Bernard Shaw once wrote that the appeal of Carmen lay in seeing a “respectable middle-class young lady...harmlessly pretending to be a wicked person.” Do you agree or disagree?
(Laughs) I disagree, of course. We have to take Carmen’s problems into account, her psychology. You know, she has no family, she is entirely alone. You cannot be normal when you don’t have a family, don’t have anyone in your life. She has these "friends," you know...
But how intimate is she, really, with Frasquita and Mercédès, Dancäire and Remendado?
Exactly. Everyone needs someone to talk to, to tell a friend what’s in your heart. Carmen doesn’t have such a person. She is alone, egoista (selfish). And extremely strong. It’s not easy to be like this. I can only imagine her strength. I have a family, my boyfriend, my friends...she has to go it alone.
Does she miss an opportunity to make this kind of connection, with José or Escamillo?
Yes, because it’s not in her nature. She wants to be free. Of course she wants to find “Mr. Right,” she’s a woman, we all do. Perhaps she sees a potential in José, but he isn’t that strong. He is too jealous and she doesn’t like it. She may want to see some other kind of man in him...but we know that it’s wrong to try to change another person. It doesn’t work. If you want to love someone, you have to love him as is.

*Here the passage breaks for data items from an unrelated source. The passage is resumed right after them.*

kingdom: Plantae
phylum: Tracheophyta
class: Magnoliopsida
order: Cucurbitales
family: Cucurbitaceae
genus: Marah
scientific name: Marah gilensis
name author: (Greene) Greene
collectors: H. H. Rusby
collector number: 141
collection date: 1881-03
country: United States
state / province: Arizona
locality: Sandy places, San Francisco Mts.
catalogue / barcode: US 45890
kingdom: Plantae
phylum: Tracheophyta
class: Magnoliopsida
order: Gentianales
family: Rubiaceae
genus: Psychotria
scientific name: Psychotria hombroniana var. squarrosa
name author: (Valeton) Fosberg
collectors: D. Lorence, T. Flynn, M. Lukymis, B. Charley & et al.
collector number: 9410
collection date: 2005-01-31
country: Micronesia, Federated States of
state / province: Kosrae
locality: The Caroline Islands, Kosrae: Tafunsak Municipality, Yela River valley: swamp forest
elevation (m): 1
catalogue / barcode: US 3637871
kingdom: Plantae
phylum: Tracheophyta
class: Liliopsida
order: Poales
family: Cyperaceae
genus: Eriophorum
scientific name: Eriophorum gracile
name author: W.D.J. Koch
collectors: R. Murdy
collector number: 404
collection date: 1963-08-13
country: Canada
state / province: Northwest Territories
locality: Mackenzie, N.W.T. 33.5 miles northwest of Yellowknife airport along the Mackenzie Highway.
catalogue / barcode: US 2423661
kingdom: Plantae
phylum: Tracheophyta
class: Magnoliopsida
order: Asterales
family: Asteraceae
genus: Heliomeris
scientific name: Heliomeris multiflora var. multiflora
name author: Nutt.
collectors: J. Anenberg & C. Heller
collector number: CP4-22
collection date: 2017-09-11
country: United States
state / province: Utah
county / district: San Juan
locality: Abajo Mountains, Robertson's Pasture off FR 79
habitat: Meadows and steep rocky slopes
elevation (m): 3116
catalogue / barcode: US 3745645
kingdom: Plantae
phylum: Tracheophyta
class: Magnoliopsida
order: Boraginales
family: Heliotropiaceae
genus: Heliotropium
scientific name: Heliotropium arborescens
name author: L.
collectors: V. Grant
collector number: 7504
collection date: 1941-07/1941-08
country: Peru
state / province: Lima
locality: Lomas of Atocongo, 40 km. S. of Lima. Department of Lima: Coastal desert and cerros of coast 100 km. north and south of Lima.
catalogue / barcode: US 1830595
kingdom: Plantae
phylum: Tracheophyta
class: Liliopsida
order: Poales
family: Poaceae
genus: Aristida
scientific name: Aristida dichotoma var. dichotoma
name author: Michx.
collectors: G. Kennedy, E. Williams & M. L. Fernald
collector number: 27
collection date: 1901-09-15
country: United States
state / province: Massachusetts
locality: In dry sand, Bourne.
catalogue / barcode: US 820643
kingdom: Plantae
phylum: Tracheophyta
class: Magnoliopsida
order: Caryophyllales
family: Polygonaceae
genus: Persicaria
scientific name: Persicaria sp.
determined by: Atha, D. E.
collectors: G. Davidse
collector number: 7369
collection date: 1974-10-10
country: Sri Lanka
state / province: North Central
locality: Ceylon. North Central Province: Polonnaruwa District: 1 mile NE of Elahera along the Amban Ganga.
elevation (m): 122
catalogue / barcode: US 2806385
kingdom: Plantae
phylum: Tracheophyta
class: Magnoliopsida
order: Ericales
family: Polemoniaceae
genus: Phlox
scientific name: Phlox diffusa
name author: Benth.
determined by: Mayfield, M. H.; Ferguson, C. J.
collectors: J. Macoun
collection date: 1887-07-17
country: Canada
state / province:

Yeah, honestly, does she ever really think she’s going to succeed in making a great bandit out of José? That he’ll just desert the army and become the kind of guy who will really excite her?
Maybe she has this dream.
But he’s never going to be that!
Why not? She doesn’t give up on him. He does desert; she gets him to go with her. It’s true, that doesn’t make her happy, because in the end he’s not the person she wanted him to be. But...she made a mistake.
Do you think she threw the flower at the wrong guy?
I don’t know, maybe she should have thrown it at Zuniga!